Doc Holliday is something else altogether. There is something deliciously dissolute about Mature’s Doc Holliday. Part of that stems from Mature’s physical persona, which always have something voluptuous about it. His face has a certain softness to it, a propensity to what Bruce Babington and Peter William Evans refer to as voluptuous enslavement. It’s fitting, then that he would play a consumptive who seems to have a weakness for women and an unwillingness to commit to the one woman who seems to truly love him in a selfless way. It is also fitting that the body politic that the film attempts to construct has no room for this sort of dissolute masculinity, so that his death at the shootout (which is unhistorical by the way), redeems him from his own dissolution.

my-darling-clementine-still-7.jpg
Enter a caption

My Darling Clementine creates a western world that is brutal and unforgiving, seemingly yearning for the domesticating hand that can only rest in the moral rectitude of a man like Fonda’s Earp. Of course, the reality is also that he cannot stay, and so he resigns from his position as the marshal. The restoration of the social order has no place for the type of violence that Earp represents (which is a common trope in the western genre as a whole).

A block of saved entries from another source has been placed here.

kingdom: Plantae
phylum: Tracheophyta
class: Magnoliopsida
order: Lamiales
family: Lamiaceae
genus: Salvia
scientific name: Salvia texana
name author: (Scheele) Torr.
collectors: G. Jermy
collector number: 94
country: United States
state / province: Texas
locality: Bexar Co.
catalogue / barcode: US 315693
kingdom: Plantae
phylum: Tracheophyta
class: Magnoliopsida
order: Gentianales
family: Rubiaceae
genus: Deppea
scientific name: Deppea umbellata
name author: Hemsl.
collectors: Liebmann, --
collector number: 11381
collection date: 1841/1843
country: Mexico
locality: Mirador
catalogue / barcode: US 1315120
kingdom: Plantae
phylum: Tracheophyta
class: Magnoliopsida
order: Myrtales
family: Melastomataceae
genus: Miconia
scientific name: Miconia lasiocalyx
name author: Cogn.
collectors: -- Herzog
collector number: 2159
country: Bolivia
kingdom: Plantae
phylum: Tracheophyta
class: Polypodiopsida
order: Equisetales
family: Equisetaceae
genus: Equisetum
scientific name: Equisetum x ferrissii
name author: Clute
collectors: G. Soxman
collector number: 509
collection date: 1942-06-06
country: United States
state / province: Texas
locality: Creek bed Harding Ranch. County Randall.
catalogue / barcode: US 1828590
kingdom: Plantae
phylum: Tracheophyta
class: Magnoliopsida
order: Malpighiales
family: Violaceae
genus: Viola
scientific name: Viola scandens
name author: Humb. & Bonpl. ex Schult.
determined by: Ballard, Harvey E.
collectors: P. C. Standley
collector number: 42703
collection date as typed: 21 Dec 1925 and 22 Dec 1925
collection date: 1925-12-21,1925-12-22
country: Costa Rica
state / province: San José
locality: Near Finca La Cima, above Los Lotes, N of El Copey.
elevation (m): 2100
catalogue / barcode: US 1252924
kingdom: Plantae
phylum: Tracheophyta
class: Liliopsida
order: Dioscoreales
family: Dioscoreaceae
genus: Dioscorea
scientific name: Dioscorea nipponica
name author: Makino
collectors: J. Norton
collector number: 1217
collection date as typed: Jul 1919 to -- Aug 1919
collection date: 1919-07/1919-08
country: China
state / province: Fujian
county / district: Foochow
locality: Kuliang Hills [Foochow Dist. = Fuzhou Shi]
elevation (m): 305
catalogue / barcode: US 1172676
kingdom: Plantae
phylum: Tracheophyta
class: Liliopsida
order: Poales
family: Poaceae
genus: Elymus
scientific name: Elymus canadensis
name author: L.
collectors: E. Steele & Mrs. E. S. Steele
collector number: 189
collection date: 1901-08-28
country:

The ending is fittingly bittersweet. Though one would certainly hope that the Earp and Clementine would find romantic fulfillment, the world that the film has created has no space for that sort of fulfillment. One senses in this inability to bring this romance to a satisfactory conclusion a residue from the recently-ended War, which had left so many men and women scarred both physically and psychologically. Many films of the postwar period struggled with the question of how to reintegrate men back into the fabric of society, and Clementine shows what happens when those attempts fail.

In my estimation, My Darling Clementine well deserves the reputation it has accrued as one of the most significant western films to come out of Hollywood’s golden age. It reflects an American culture attempting to restore the order that had been disrupted by both the Depression and World War II and never quite succeeding. Like all great films, it ultimately raises as many questions as it answers.